Is there software i can use to erase it without reformatting my entire drive ?

I have tried revo-uninstaller but there is still sophos files on the comp and they have locked folders and files and wont allow me to backup files to thumb drive or anything else.

I also tried Eset AV removal tool but that cant even see sophos.

How can i delete this garbage ?


----------



## Fireflycph (Apr 1, 2016)

Here's a link that describes how to remove the tamper resistance and, hopefully, how to remove it afterwards.

https://community.sophos.com/kb/en-us/124377


----------



## Couriant (Mar 26, 2002)

I don't think that is Sophos causing the issue. Sophos doesn't control your permissions to the folders.
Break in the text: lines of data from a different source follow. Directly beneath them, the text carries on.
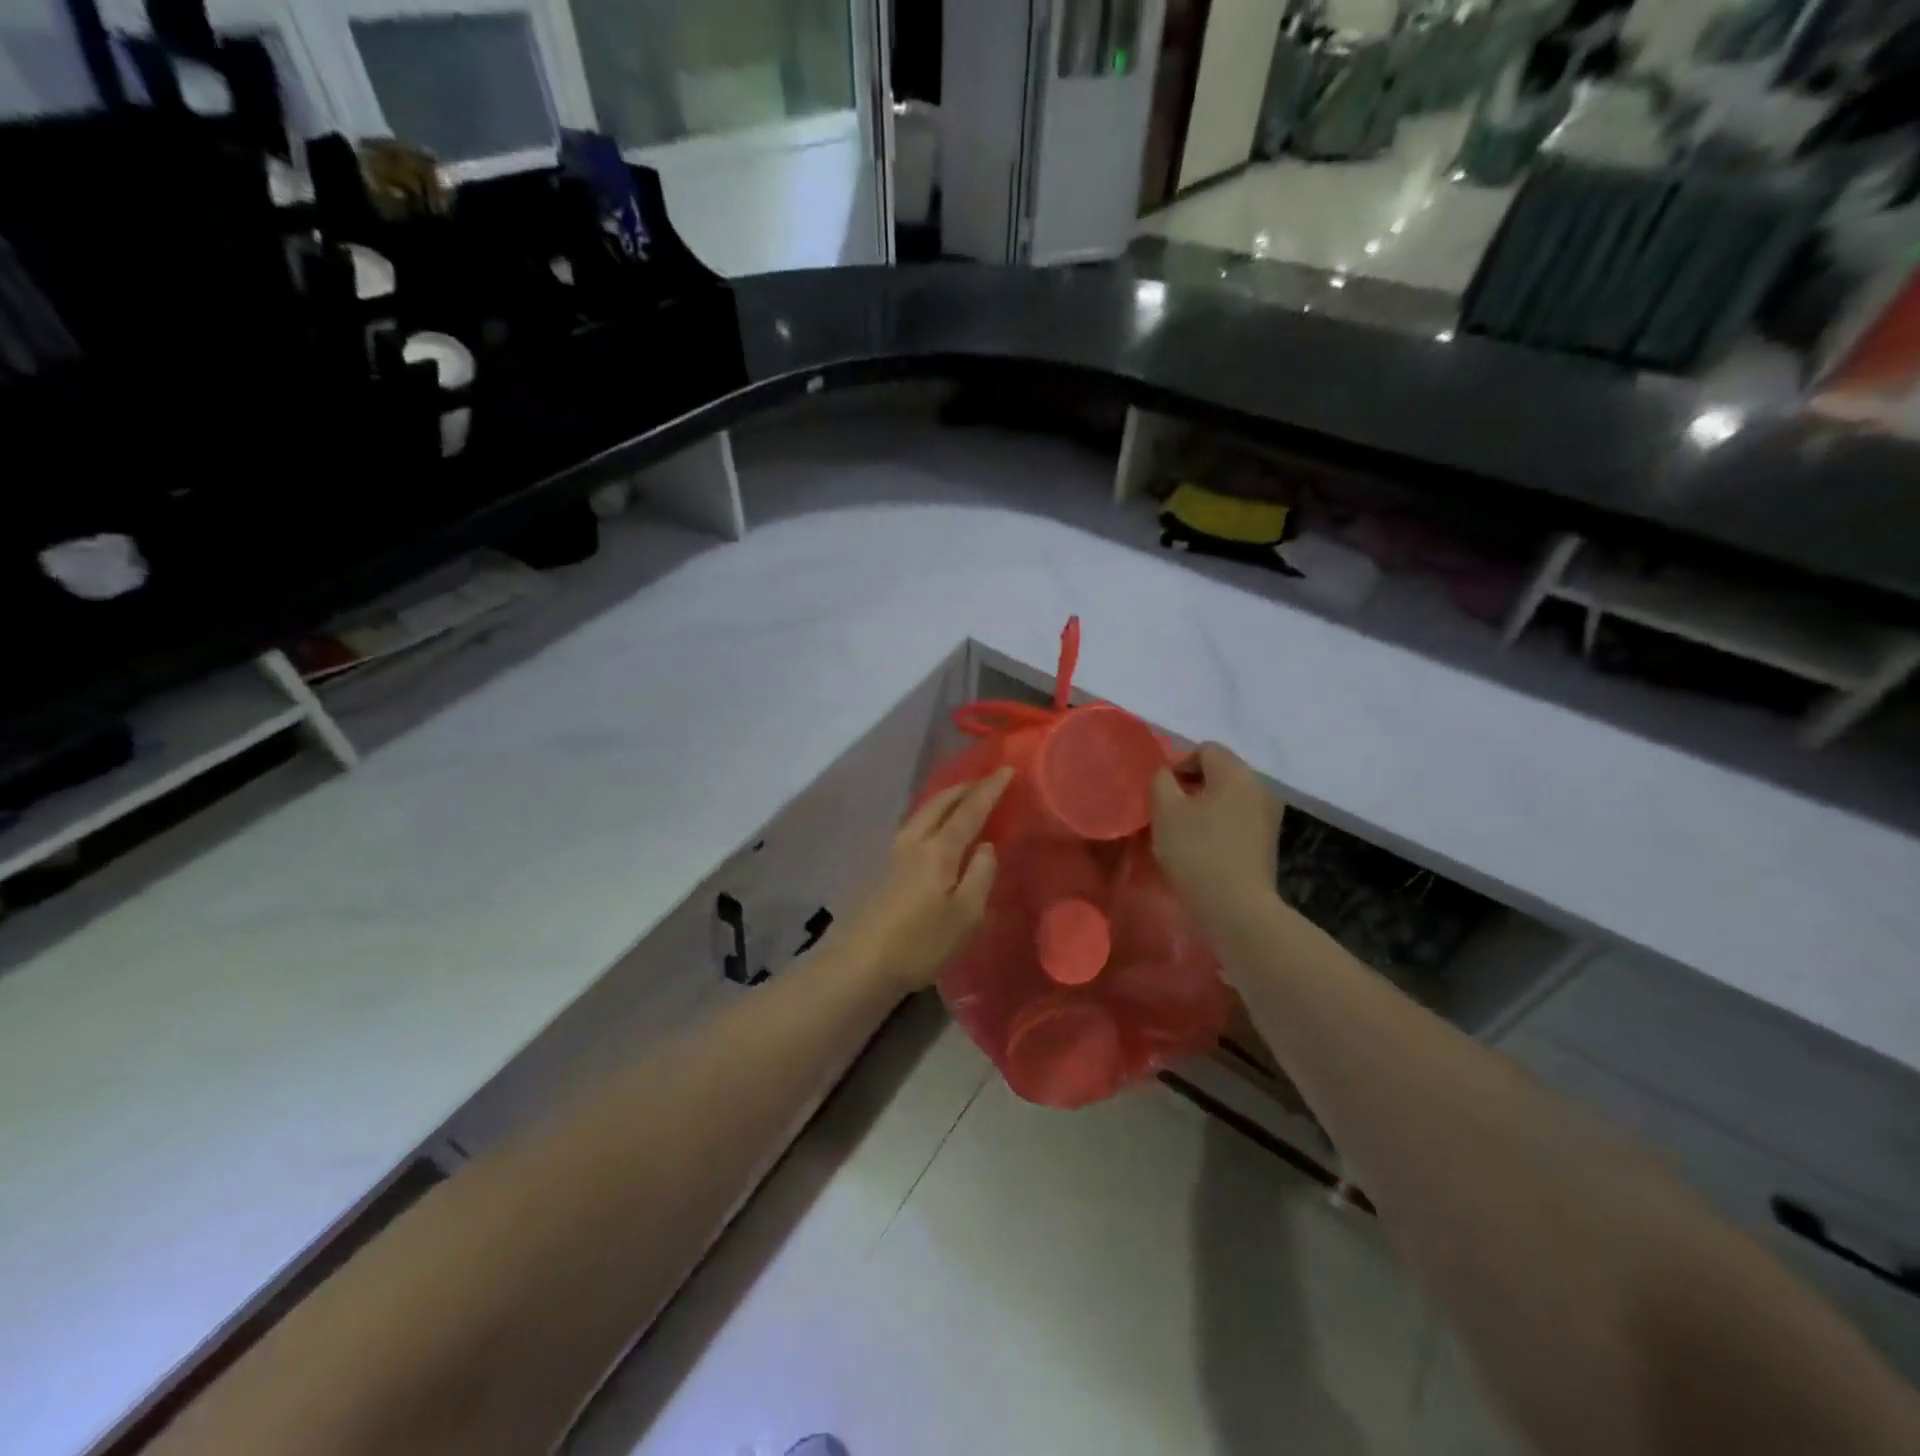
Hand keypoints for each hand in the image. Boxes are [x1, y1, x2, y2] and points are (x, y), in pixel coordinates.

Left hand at [839, 768, 1011, 994]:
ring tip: (963, 798)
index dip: (990, 789)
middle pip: (940, 802)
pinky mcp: (882, 867)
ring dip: (946, 799)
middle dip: (965, 787)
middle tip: (986, 781)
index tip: (1007, 770)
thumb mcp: (966, 916)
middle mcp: (914, 841)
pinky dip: (931, 815)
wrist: (860, 963)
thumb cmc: (920, 943)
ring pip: (923, 811)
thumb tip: (987, 846)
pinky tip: (935, 828)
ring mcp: (893, 852)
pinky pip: (914, 825)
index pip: (969, 810)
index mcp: (939, 849)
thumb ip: (980, 875)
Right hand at [1149, 743, 1283, 929]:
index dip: (1179, 764)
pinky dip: (1218, 825)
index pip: (1205, 749)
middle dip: (1191, 786)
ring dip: (1204, 808)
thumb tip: (1166, 775)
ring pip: (1228, 797)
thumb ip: (1161, 781)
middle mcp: (1259, 787)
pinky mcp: (1268, 841)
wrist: (1236, 909)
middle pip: (1220, 772)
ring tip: (1183, 833)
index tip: (1162, 792)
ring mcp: (1269, 815)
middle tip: (1168, 812)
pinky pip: (1238, 819)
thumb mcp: (1165, 811)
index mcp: (1236, 773)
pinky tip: (1203, 849)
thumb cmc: (1197, 852)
Is this a personal computer or a work computer?


----------



## Fireflycph (Apr 1, 2016)

Couriant said:


> I don't think that is Sophos causing the issue. Sophos doesn't control your permissions to the folders.


No, you're right there. However it's not uncommon for a software to create certain folders using a hidden/encrypted account and thus preventing others from editing and/or deleting those. 99% of the time it'll be a AV software. And it's done so hackers, malware etc. can't take control of the system.


----------



## Couriant (Mar 26, 2002)

The reason I ask if this is work computer is that Sophos Enterprise edition does have 'encryption' -- which is really turning on Windows BitLocker in versions of Windows that has that ability. I doubt a free trial will have that ability, though these days who knows...

But BitLocker does not affect parts of the drive.. it's all or nothing and also the whole drive would not work if it failed the authentication ('unlocking the drive, etc). Plus not having permission to write sounds to me that the account permissions have been changed somehow.


----------



## HeadsUp (Jul 22, 2012)

The method that worked for me here is to log in to Sophos central > click devices tab at left > click on your device > click on tamper protection tab > click on tab to turn off tamper protection > reboot system > go to control panel > uninstall the program in the usual way.

That worked however its possible either that i was hacked because permissions to virtually everything was locked up , or Sophos locked up all my files for god only knows what reason . did they think they would sell me a solution ?

I made 7 requests to Sophos tech support , nothing they suggested came even close to working.

This is a business PC but i was using personal trial version.

settings in Temp files showed this entry below , i removed it along with all Sophos files , now everything is working and mysteriously i have an extra 60 Gb of space on my C drive..... 

Could this be a randon hacker or sourced a bit closer to the problem ?

Account Unknown ? (S-1-5-5-0-192973)


----------



## Couriant (Mar 26, 2002)

When the computer has (S-1-blah) as a user in the permissions, it means that the computer does not know who that is. So if that is your entry, then you can't do anything. 

I would find it hard pressed to blame Sophos, or even ask them for assistance. If the computer is joined to the company domain, it's possible that the computer lost communication to the server so it doesn't know your account, or someone deleted the user account from the domain.

Since I don't know your setup (i.e. how the computer was built, joined to a domain, etc.), I will go by the standard answer: Your I.T. department needs to fix the permissions.


----------